In Hungary, a notable fight between two competing federations of Kultusgemeinden has gone on for years. It pits the Mazsihisz federation, which is largely Neolog, a local denomination akin to Masorti or Conservative, against EMIH, the Chabad-affiliated Orthodox federation of communities.
In Poland, a 2012 court ruling forced the Orthodox Jewish Community of Warsaw to allow in a non-Orthodox congregation called Ec Chaim. When the non-Orthodox congregation joined the Community, some local Reform Jews – a minority within the Jewish population of most European countries — dismissed Ec Chaim as a sham group meant only to give the illusion of inclusion while other non-Orthodox communities remained outside the umbrella.

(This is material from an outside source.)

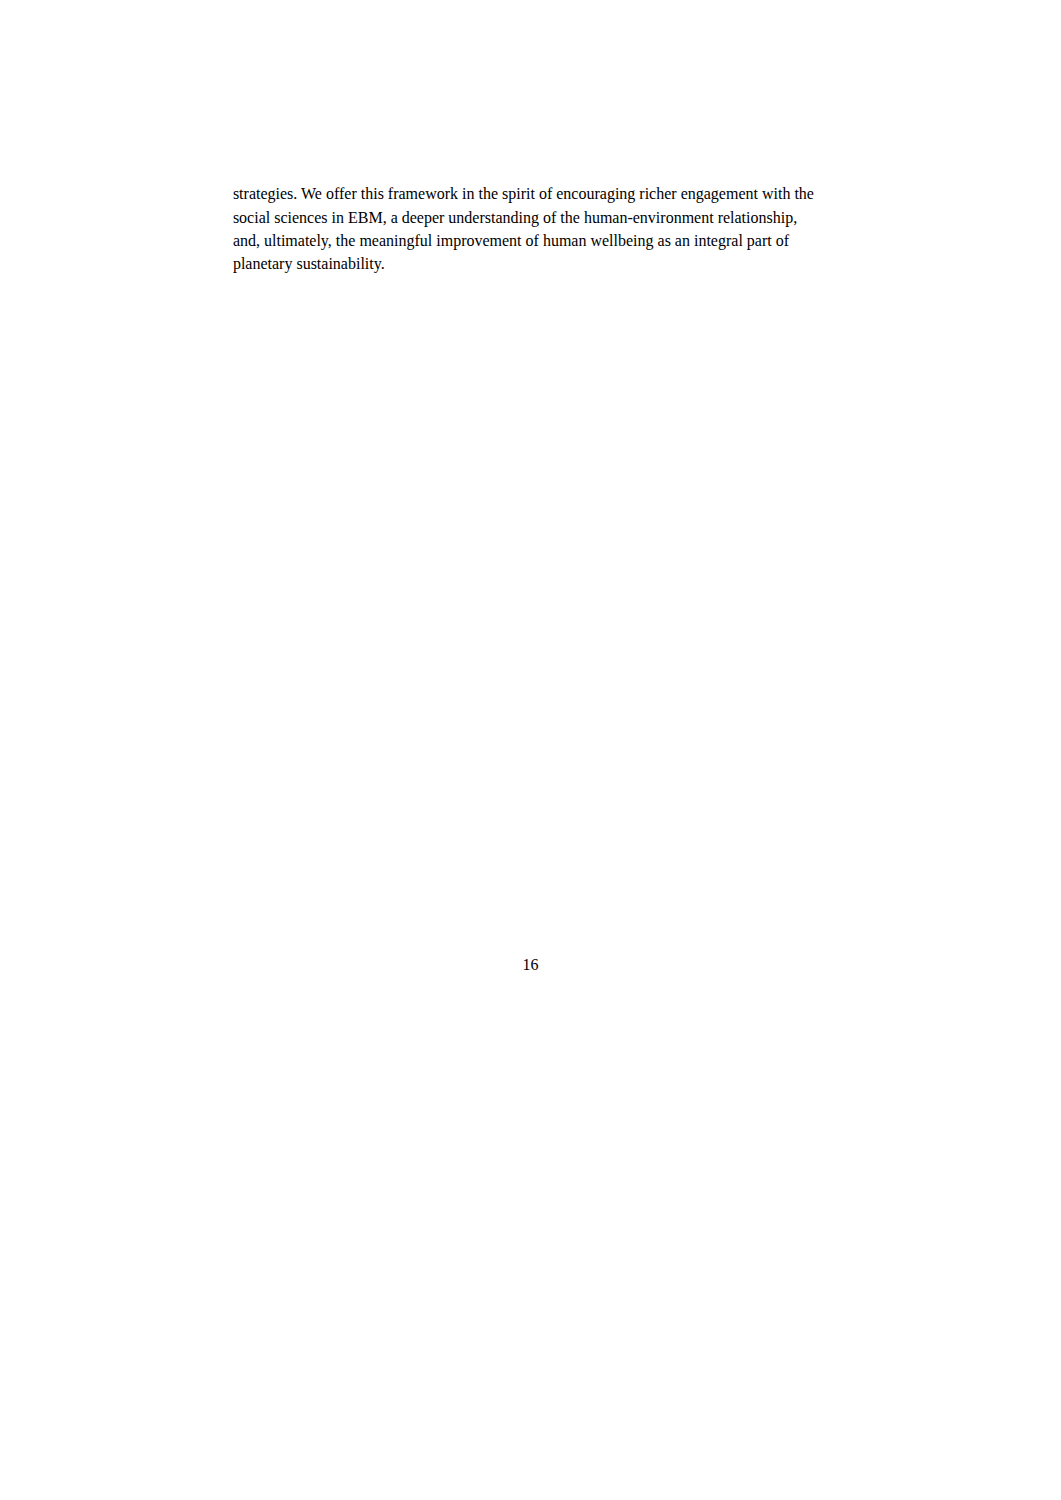strategies. We offer this framework in the spirit of encouraging richer engagement with the social sciences in EBM, a deeper understanding of the human-environment relationship, and, ultimately, the meaningful improvement of human wellbeing as an integral part of planetary sustainability.
16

“We are prone for infighting, and when you create a polity and give it leaders, they will become targets, increasing the impression of division,” DellaPergola said.
The model also disincentivizes attempts at modernization in many Western European communities — including the largest of them in France, where some 500,000 Jews live. That in turn alienates younger Jews, said Nigel Savage, who was born in Britain and is the CEO of Hazon, an environmental organization based in New York City.
Whether over the costs, or this sense of conservatism, the numbers show that the model is becoming less popular. In the Netherlands, where there are 45,000 Jews, less than a quarter are community members, whereas before the Holocaust about 75% of Dutch Jews were members, said Ruben Vis, the secretary-general of the Orthodox Organization of Jewish Communities in the Netherlands, or NIK.
In the United Kingdom, where 250,000 Jews live, a report from 2017 showed that only about 80,000 Jewish households, many of them older individuals, are registered members. That figure constituted a 20% decrease in membership from 1990.
The American influence
DellaPergola still favors the European model, in part because he believes the American alternative has been less successful at bringing Jews together over common causes.
“I think that attempts to achieve union end up increasing it, and that’s preferable to the chaos that defines Jewish communal life in the United States,” DellaPergola said.
That chaos, he says, is also costing U.S. Jewry money.
“In the American Jewish community there is crazy replication and overlaps, which arguably leads to a certain waste of money,” said Savage, who has lived in New York for 20 years. “At this point there are far too many synagogues and synagogue buildings, for example.”
But, he added, the adaptive freedom that Jewish communities have in the U.S. has led to “an explosion of creativity that’s being exported across the Jewish world.”
Savage referenced the establishment in 2018 of Adamah, the first Jewish environmental farm in the United Kingdom, styled after the successes of that growing movement in the U.S. The creation in 2013 of a modern Jewish community center in London also was inspired by New York institutions.
“In a world with so many interest groups and clubs competing for people to engage with them, the Kultusgemeinde needs to become a ‘community of values’ much like the American one,” Vis said. “I think that’s where we’re headed, like it or not.”